Wanda Camargo*

 

Como costuma acontecer com todas as gerações, olha-se o jovem de hoje com alguma desconfiança. Parece não ter valores, demonstra não se interessar pelas grandes questões sociais, dedica seu tempo às suas traquitanas tecnológicas e redes sociais.

De fato, não tem os nossos valores, não se interessa pelas nossas questões, não fala exatamente a nossa língua - do mesmo modo como fizemos com relação aos nossos pais. Galileu Galilei precisou renegar sua conclusão de que a Terra se move em torno do sol para não ser morto, mas deixou a ressalva: “no entanto, ela se move”.

A juventude é uma invenção recente. Até há pouco mais de cem anos, a vida dividia-se entre infância e maturidade - e velhice para uns poucos. Criança era quase adulto em miniatura, usando roupas que copiava dos pais, submetida a rígidos códigos de comportamento. Como não tinha nenhum direito, seu maior desejo era ficar mais velha, constituir família, ter algum controle sobre suas vidas.

O século XX, com seus horrores, mudou radicalmente este panorama. Nos anos 1920, grande parte da população europeia e norte-americana aderiu a um hedonismo desesperado - os chamados anos loucos, em que tudo parecia permitido para se divertir, esquecer a guerra recém-terminada. Não por coincidência, foi quando o cinema, o automóvel, a indústria da moda, tiveram seu período de consolidação e desenvolvimento.

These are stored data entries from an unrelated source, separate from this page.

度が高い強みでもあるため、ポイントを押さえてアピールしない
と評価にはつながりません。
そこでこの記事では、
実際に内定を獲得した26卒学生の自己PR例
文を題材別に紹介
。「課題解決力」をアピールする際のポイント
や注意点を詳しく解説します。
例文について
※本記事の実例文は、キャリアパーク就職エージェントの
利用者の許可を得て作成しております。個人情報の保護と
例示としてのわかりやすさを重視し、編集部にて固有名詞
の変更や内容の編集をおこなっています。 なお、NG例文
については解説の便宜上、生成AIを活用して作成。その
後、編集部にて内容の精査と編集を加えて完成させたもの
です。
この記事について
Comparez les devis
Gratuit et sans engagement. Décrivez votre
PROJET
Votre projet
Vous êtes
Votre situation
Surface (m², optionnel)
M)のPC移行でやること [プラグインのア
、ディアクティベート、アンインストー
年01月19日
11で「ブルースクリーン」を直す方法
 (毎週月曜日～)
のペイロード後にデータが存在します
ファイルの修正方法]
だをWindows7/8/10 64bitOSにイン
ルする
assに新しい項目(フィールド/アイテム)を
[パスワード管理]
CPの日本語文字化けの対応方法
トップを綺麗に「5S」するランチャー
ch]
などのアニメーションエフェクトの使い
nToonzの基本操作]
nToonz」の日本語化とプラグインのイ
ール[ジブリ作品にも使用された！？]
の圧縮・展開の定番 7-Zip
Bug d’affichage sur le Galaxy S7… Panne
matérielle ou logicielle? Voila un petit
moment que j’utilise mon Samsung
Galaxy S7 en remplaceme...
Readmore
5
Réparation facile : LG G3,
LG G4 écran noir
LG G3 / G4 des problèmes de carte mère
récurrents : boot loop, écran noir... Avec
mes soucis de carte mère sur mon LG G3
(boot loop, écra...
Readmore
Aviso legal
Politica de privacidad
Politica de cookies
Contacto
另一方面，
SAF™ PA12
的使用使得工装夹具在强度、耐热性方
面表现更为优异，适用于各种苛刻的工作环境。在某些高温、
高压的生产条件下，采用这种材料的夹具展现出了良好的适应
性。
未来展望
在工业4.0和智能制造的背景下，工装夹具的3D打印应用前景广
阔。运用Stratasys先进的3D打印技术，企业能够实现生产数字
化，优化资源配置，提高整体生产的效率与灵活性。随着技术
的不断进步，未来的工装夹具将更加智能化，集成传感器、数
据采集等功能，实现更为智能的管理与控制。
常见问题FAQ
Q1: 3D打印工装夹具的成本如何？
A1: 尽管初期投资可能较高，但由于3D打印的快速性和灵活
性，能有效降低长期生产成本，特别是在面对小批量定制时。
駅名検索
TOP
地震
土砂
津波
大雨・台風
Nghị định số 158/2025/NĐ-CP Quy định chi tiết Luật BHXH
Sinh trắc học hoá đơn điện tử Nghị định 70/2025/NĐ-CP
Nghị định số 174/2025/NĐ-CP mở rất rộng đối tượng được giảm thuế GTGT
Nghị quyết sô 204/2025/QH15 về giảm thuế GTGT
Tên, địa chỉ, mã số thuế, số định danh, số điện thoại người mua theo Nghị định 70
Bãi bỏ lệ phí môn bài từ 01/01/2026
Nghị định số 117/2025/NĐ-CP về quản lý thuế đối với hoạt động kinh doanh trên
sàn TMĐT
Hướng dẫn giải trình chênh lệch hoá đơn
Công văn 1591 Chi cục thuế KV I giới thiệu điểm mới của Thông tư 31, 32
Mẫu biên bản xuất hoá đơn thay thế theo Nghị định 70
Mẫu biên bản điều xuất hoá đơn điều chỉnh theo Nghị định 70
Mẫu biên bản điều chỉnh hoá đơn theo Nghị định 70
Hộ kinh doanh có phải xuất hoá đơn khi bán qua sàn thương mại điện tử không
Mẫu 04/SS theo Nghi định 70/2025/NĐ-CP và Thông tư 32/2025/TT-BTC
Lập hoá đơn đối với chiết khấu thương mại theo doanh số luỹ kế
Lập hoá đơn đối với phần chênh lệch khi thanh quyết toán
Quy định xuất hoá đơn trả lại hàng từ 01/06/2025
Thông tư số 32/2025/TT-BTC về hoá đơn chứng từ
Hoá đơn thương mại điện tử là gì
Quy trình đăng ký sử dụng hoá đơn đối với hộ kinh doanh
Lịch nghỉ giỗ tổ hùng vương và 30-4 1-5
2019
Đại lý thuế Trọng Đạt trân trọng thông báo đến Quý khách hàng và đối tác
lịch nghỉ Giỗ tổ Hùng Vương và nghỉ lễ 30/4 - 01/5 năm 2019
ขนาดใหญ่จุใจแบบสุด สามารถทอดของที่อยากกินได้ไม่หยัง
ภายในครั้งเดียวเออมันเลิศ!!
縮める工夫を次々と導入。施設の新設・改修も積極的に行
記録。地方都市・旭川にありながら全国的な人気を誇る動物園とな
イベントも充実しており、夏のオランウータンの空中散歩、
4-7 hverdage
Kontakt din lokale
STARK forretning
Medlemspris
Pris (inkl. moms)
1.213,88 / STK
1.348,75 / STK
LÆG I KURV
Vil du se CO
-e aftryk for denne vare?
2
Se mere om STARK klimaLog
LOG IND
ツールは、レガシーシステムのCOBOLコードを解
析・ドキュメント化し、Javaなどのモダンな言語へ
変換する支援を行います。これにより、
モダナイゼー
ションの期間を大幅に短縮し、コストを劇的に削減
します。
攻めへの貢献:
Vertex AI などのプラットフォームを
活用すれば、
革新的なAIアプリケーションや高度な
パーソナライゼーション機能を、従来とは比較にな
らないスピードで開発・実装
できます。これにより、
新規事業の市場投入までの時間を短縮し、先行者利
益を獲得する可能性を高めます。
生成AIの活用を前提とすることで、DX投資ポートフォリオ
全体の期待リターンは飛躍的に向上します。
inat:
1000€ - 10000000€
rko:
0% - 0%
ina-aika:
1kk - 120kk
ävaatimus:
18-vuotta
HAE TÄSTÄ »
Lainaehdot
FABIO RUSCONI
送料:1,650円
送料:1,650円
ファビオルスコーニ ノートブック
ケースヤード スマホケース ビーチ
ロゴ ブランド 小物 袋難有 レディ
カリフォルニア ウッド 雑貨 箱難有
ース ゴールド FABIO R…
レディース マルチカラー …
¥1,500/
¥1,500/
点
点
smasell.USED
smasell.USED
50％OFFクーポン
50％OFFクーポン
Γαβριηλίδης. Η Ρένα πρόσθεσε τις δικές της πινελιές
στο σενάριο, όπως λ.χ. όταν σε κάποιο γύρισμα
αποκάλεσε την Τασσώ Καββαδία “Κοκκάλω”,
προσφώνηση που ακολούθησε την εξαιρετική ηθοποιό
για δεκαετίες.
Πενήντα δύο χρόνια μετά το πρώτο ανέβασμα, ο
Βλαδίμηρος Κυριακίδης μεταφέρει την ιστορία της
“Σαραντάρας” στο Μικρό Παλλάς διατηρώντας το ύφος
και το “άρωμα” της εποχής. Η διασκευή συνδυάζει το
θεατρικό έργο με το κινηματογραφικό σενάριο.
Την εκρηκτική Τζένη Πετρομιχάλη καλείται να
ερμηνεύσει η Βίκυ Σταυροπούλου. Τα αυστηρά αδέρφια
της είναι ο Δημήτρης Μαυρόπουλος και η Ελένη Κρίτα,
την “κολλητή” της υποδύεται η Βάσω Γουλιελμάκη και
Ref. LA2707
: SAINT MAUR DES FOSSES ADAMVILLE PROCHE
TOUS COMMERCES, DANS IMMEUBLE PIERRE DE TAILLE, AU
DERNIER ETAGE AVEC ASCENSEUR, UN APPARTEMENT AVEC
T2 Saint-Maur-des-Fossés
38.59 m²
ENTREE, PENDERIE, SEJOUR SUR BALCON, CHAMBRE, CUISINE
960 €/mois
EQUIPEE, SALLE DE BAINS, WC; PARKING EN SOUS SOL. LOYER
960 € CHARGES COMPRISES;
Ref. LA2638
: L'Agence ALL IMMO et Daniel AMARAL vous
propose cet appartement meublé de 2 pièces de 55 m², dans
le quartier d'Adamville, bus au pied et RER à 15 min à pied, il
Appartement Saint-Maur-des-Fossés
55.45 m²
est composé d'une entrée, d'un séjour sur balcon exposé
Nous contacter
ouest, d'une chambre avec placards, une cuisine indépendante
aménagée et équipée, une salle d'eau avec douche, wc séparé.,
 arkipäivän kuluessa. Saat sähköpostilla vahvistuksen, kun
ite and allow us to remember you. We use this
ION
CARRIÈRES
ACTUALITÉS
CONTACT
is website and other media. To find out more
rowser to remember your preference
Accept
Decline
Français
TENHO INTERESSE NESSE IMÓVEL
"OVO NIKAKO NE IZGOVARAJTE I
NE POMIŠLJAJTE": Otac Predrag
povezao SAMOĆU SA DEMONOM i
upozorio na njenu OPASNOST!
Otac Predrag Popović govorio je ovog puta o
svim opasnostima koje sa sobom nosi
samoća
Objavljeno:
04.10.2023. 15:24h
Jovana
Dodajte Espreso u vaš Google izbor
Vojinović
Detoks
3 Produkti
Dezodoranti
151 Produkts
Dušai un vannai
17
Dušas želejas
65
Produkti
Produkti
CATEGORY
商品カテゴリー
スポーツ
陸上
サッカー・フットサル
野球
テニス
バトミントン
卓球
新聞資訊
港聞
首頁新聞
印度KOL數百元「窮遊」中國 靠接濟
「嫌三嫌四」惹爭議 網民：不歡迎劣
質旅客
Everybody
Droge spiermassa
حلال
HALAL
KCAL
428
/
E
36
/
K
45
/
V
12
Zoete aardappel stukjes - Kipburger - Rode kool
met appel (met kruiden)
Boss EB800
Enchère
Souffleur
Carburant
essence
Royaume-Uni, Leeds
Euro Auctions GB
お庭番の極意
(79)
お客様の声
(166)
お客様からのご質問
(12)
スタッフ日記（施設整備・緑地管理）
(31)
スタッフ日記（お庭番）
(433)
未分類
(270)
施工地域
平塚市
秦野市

Após a Segunda Guerra Mundial, o mundo entrou em um período de polarização entre dois países armados com bombas atômicas, e que ameaçavam se destruir, levando junto todos os outros, gerando clima de medo, que alimentou um niilismo existencial. Como consequência quase natural, houve, em seguida, uma espécie de reedição do frenesi dos anos loucos - e o surgimento do rock, ritmo e dança identificados especificamente com a juventude, símbolo de todo um universo comportamental que incluía modos de vestir, de agir e de falar, que eram necessariamente diferentes daqueles das gerações mais velhas.

Os jovens não queriam mais ser adultos para serem livres. Queriam apenas ser livres. A expansão e diversificação do mercado de trabalho, os anticoncepcionais, a nova moral desvinculada de preceitos religiosos, e mesmo o enfraquecimento da família nuclear, possibilitaram, bem ou mal, esta liberdade.

No final dos anos 1960, jovens estudantes franceses levantaram-se contra os “valores burgueses”. Exigiam mudanças em currículos escolares, em relações de trabalho, em tudo que viam como errado em sua sociedade. Alguns radicalizaram, pedindo até que a iluminação das ruas fosse reduzida por ser “uma medida de proteção da burguesia”. A fúria reivindicatória era sintetizada em “seja realista, peça o impossível”.

Não obtiveram o impossível, apesar da generosidade de seus propósitos. A dureza da realidade política se impôs - e os interesses dos sindicatos e partidos, que eram seus aliados a princípio, se sobrepuseram a seus ideais. Mas, daquelas ideias libertárias, anárquicas, algumas absurdas, ficaram sonhos e inspiração para várias gerações. Ficou aquele slogan, como expressão de algo que às vezes esquecemos: para realizar alguma coisa grande, devemos começar pensando grande.

Hoje, em meio à maior revolução que a humanidade já viveu, milhões de pessoas conectadas compartilham ideias, opiniões, conhecimento, e mudam o conceito do que é educação. É tempo de refletir sobre isso.

* Wanda Camargo é educadora e assessora da presidência das Faculdades integradas do Brasil – UniBrasil.